Records from a data collection
= = = = =

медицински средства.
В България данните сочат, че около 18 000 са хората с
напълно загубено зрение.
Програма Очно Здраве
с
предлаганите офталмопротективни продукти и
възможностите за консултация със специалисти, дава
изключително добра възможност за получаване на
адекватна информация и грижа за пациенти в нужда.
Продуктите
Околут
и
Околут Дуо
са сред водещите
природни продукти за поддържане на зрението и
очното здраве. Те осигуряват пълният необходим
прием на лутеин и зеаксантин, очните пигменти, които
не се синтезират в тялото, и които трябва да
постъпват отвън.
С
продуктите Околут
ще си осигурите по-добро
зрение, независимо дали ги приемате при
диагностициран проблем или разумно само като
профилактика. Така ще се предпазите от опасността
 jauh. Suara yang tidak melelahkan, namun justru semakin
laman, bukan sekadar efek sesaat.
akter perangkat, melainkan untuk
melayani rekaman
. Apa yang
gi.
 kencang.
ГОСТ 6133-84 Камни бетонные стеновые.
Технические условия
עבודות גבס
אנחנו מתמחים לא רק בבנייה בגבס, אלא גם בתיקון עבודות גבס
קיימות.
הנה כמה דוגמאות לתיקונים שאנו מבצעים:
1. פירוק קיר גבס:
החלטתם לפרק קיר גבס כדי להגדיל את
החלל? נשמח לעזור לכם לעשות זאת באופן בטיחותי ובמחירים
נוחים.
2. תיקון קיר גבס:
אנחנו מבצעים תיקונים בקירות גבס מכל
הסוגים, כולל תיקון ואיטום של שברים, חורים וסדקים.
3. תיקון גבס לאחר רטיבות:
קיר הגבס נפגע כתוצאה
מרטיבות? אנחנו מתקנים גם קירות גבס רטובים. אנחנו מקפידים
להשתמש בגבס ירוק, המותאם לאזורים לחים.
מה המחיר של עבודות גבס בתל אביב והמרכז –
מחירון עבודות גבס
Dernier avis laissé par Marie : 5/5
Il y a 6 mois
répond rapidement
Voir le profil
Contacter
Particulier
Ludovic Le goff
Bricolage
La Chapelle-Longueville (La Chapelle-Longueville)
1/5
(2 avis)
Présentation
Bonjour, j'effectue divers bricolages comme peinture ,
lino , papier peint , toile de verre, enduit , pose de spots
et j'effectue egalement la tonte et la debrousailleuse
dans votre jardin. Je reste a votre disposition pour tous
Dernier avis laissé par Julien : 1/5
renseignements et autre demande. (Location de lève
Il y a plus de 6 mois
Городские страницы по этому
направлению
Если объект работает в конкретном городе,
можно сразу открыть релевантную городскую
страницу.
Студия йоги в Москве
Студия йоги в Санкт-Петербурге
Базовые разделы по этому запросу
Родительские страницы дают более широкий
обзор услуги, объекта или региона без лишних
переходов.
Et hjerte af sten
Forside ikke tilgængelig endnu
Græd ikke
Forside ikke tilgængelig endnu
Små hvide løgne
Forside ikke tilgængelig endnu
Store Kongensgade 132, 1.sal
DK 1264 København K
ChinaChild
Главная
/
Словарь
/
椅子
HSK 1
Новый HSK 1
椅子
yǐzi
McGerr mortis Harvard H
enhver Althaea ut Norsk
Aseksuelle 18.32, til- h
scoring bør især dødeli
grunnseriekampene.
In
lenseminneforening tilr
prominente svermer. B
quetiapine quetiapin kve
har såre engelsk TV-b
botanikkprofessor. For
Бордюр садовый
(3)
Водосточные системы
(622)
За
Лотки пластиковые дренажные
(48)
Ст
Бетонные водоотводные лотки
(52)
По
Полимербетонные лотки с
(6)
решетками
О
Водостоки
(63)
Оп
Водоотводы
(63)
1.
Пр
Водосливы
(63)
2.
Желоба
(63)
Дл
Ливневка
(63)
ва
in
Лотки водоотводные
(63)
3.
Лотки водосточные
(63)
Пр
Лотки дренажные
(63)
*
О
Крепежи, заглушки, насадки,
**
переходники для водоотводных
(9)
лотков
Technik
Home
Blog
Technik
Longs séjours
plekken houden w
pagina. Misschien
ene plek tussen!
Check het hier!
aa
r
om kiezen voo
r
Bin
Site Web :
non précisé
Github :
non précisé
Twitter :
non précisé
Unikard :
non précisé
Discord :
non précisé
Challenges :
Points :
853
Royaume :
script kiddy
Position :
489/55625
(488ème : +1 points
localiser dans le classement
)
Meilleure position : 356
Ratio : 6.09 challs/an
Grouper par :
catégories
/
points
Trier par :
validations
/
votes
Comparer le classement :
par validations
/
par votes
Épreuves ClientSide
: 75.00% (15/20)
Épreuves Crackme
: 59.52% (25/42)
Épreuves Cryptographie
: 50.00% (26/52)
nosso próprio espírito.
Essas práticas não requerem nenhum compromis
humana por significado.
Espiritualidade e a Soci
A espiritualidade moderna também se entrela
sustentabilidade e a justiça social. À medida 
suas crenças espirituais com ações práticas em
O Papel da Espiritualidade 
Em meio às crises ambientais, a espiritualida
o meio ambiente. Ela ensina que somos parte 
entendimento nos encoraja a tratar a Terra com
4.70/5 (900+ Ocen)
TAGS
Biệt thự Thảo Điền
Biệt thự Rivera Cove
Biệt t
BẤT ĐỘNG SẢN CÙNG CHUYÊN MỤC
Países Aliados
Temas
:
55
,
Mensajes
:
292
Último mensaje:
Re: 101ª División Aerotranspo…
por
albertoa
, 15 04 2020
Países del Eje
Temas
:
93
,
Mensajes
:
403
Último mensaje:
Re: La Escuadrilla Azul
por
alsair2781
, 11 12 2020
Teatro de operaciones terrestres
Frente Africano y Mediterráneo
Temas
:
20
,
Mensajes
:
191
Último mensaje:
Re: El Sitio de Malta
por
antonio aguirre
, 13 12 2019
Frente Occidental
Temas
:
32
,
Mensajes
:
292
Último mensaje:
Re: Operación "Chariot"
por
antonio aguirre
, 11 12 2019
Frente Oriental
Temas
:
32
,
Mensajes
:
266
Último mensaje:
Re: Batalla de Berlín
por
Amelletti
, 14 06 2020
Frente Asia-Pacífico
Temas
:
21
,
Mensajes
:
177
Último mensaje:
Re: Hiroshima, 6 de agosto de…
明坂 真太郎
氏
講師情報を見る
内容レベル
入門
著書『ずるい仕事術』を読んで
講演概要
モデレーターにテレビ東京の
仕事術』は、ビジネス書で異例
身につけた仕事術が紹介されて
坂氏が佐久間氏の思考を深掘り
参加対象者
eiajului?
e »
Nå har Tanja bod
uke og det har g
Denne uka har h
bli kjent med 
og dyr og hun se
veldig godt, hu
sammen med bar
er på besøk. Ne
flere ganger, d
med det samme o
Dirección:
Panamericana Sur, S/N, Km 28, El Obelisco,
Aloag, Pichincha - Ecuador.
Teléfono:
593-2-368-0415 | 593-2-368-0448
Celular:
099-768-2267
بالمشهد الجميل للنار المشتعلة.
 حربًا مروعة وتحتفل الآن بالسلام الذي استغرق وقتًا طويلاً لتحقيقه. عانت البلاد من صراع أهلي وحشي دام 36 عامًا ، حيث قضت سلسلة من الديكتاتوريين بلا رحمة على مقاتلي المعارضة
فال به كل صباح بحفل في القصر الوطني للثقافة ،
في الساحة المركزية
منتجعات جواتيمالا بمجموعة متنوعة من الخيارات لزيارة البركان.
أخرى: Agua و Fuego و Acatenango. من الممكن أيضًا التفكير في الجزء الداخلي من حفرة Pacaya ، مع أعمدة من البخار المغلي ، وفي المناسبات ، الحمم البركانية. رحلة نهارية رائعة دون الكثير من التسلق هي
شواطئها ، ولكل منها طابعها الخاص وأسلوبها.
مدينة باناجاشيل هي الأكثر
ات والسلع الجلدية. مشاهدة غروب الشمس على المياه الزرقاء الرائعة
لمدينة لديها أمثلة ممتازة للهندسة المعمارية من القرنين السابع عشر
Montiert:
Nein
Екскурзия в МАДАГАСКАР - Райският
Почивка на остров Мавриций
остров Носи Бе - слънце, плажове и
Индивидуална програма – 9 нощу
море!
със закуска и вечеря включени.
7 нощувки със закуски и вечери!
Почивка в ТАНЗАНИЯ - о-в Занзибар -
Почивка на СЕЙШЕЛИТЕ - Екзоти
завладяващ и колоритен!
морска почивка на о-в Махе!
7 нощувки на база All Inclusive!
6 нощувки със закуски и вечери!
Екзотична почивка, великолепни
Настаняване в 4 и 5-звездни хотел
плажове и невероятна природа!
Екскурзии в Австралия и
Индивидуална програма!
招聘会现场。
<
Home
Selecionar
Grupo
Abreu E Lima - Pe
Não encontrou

= = = = =

Would you copy, unchanged, the stretch of the records above that begins at the line containing "Aloag, Pichincha - Ecuador." and ends at the line containing "منتجعات جواتيمالا بمجموعة", and only that?

▸ Finished exercise:
Aloag, Pichincha - Ecuador.
Teléfono:
593-2-368-0415 | 593-2-368-0448
Celular:
099-768-2267
بالمشهد الجميل للنار المشتعلة.
 حربًا مروعة وتحتفل الآن بالسلام الذي استغرق وقتًا طويلاً لتحقيقه. عانت البلاد من صراع أهلي وحشي دام 36 عامًا ، حيث قضت سلسلة من الديكتاتوريين بلا رحمة على مقاتلي المعارضة
فال به كل صباح بحفل في القصر الوطني للثقافة ،
في الساحة المركزية
منتجعات جواتيمالا بمجموعة متنوعة من الخيارات لزيارة البركان.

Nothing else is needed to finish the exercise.